Compared to the last few tracks, ‘Happiness Loves Company’ feels weak. At 14 tracks long, the band could easily have cut this so-so song from the album. It feels like filler, and it breaks the momentum. ‘Even You, Brutus?’ signals the final stretch, opening with an eerie intro unlike anything the band have produced before. This is mostly thanks to Klinghoffer‘s taste in unusual guitar sounds and atmospherics. This leads to a raucous chorus, Anthony delivering an impassioned sermon, once again demonstrating his rambunctious attitude. ‘Meet Me At The Corner’ comes closest to the melancholy of the ‘Stadium Arcadium’ days. But, unlike their sound five years ago, there is most definitely a background haze of hope in the noise, an uplifting tone that isn’t so much played through the instruments but rather emanated from a band refreshed.

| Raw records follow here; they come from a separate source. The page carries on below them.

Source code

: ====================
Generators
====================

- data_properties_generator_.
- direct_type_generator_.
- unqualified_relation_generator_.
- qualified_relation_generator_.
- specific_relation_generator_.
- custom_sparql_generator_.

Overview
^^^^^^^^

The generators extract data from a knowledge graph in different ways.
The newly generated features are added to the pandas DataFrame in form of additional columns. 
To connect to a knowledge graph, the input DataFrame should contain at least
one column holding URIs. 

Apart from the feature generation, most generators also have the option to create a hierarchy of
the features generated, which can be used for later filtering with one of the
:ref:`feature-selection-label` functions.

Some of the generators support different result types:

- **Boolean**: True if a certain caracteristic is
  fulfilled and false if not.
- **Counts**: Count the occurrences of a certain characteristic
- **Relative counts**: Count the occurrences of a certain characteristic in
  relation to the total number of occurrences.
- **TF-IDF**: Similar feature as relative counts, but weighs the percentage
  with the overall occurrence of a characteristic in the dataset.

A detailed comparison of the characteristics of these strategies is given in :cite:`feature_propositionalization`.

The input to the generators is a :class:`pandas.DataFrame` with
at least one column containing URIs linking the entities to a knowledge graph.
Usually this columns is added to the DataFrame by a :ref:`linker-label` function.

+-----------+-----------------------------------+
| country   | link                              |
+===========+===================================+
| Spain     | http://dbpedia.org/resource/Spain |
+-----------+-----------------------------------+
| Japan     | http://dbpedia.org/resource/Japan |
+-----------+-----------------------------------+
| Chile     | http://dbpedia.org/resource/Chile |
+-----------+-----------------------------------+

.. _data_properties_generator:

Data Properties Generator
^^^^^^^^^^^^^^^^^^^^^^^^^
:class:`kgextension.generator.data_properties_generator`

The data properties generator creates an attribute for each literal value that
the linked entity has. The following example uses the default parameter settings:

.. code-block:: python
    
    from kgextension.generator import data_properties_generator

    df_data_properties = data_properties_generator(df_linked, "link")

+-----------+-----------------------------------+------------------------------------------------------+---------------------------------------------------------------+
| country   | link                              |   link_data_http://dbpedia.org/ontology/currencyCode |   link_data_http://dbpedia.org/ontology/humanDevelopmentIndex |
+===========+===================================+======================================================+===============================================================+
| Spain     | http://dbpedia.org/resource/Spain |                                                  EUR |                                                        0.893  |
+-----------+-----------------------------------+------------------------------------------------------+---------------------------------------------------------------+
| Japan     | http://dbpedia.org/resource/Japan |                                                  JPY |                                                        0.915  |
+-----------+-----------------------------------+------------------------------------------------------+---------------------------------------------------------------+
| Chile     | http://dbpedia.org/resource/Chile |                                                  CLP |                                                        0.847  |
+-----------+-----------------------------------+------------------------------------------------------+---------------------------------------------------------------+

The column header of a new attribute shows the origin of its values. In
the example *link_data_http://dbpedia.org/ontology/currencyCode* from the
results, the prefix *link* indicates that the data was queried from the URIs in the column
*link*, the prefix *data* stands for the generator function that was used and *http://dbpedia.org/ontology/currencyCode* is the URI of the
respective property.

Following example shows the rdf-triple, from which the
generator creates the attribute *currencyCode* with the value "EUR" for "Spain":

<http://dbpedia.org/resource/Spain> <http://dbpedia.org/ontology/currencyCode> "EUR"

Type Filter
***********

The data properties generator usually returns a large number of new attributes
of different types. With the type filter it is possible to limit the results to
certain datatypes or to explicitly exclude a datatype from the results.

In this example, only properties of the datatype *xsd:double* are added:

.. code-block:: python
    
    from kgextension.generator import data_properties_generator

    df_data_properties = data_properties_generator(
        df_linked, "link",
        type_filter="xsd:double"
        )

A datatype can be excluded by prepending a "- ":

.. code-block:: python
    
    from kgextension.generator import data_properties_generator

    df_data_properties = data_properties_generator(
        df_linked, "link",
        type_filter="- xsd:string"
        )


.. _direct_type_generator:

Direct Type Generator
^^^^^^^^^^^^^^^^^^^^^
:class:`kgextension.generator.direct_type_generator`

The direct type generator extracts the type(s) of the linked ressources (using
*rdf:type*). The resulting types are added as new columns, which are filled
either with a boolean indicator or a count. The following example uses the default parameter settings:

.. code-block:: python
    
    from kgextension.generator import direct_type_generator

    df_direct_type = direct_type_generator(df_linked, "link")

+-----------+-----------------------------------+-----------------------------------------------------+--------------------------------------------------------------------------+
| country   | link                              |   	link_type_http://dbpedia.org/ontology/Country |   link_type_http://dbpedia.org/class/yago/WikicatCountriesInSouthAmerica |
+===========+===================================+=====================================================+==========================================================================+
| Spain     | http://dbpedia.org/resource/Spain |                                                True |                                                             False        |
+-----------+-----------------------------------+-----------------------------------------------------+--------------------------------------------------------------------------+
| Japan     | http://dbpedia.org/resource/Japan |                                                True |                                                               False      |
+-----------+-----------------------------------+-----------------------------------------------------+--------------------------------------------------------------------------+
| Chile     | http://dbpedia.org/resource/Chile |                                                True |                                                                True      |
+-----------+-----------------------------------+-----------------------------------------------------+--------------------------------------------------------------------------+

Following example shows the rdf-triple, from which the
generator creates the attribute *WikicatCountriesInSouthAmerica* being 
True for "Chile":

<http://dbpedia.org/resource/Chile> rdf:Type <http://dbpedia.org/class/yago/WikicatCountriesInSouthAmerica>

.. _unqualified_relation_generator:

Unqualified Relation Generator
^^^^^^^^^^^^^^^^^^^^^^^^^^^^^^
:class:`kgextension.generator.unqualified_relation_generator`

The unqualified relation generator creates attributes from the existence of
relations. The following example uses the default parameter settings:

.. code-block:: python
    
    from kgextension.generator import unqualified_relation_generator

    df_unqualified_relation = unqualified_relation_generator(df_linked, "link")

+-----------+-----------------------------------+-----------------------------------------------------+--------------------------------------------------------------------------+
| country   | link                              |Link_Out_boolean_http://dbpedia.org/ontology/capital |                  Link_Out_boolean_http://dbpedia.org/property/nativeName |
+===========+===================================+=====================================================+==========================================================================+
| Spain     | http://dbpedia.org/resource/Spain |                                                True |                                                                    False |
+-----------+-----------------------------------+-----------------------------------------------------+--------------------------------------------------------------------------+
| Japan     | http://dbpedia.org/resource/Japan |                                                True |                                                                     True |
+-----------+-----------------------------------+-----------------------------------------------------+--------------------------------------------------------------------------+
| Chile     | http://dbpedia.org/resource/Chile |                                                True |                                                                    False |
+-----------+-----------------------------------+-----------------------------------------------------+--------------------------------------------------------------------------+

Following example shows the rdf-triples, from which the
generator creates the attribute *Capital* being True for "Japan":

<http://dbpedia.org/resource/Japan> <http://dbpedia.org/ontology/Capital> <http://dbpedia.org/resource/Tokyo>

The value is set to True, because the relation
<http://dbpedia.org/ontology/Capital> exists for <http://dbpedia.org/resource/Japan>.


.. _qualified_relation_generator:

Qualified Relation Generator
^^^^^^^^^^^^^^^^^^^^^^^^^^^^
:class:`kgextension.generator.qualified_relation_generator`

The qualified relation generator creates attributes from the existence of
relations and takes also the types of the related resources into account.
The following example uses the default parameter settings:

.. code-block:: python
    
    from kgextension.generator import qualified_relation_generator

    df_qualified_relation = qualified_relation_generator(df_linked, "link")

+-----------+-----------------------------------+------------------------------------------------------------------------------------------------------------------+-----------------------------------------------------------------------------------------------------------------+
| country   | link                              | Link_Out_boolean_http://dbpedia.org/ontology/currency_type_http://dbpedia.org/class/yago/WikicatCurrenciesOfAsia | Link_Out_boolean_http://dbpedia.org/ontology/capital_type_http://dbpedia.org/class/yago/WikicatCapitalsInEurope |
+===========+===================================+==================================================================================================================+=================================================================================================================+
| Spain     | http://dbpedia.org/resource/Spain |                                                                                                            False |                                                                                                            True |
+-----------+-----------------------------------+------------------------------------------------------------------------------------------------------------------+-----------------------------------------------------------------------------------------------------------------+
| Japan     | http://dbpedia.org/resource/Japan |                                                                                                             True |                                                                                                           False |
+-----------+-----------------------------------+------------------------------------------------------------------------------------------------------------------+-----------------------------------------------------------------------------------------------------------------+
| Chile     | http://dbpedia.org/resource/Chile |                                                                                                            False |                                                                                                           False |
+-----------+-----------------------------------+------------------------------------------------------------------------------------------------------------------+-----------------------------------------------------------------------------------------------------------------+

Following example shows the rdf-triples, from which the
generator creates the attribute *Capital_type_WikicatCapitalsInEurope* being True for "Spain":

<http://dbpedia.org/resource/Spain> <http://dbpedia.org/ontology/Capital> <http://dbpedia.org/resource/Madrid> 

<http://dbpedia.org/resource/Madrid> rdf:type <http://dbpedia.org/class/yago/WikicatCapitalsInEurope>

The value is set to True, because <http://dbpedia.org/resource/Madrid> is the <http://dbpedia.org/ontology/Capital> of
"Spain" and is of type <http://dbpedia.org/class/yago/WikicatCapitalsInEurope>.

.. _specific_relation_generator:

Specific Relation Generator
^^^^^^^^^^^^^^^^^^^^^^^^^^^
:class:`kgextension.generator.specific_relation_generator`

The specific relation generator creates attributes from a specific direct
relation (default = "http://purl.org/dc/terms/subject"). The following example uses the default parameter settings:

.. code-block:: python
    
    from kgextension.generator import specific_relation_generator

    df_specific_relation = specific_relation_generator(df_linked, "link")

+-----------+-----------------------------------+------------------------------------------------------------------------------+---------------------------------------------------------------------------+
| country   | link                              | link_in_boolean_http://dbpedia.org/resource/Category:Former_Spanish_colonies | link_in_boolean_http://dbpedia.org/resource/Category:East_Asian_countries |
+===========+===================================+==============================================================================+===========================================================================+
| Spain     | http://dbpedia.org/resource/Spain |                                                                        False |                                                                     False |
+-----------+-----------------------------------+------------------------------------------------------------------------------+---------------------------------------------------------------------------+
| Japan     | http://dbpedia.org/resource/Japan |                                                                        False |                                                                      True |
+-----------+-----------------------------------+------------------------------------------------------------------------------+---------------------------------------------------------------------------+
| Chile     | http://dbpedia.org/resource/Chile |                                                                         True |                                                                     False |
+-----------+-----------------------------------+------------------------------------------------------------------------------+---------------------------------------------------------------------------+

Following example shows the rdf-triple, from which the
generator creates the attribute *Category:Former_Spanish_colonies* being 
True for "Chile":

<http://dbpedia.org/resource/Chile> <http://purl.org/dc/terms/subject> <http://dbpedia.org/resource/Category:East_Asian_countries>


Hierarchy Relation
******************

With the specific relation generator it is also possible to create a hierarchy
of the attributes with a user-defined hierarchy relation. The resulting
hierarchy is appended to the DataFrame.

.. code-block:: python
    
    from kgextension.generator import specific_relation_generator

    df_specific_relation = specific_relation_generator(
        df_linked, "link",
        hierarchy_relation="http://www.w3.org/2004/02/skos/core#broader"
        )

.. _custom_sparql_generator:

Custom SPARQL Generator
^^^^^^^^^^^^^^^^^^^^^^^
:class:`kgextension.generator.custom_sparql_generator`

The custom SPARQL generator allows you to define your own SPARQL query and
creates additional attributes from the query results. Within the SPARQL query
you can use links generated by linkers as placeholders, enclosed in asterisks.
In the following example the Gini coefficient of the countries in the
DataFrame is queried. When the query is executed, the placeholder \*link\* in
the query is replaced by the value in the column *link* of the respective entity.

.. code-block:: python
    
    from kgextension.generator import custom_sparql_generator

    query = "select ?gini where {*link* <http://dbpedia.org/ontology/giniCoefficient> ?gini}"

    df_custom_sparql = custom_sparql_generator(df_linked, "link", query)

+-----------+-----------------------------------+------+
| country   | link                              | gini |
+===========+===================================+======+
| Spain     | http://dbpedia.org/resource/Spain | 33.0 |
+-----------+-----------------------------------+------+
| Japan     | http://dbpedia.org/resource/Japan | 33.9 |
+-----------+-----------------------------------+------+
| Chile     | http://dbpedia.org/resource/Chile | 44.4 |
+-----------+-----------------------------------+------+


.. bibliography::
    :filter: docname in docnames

Like the closers to many RHCP albums before it, ‘Dance, Dance, Dance’ serves the purpose to wind the listener down. Mid-tempo and aurally inoffensive, it isn’t the most exciting sound on offer, but its funk-infused refrains and soothing choruses certainly help to round ‘I’m With You’ off on a peaceful high.

‘I’m With You’ is a triumphant return to form for RHCP. With the struggles within the band and a disappointing double album behind them, they sound rejuvenated here. Their sound has returned to the colourful and distinctive noise found on ‘Californication’ and ‘By The Way’, but with an unmistakable air of maturity that serves to enhance this latest batch of songs.